By running dedicated power-aware test cases in the power-aware flow, we were able to catch critical bugs, including these examples:

An isolation signal was misconnected during the power management integration. This would have prevented reset signals from being correctly propagated to the CPU. In non-power-aware simulations, the CPU wrongly resumed execution instead of rebooting. In power-aware-simulations, it crashed due to internal corruption.
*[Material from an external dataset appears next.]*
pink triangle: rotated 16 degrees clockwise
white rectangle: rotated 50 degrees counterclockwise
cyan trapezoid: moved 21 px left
After a full power-down, the chip was woken up by a given event. At this point, some particular, retained status registers within the power management controller module containing a switchable power domain should be reset. In a non-power-aware environment, the reset was correctly applied to this register because this power domain was kept ‘on’ and there was no corruption. In a power-aware-environment, this retention register was corrupted and the reset line was forced to ‘X’ during the chip power-down. Since this reset was asserted while the switchable power domain was ‘off’, but released before it was turned ‘on’, the status register was not reset and the retention value was restored at power ‘on’.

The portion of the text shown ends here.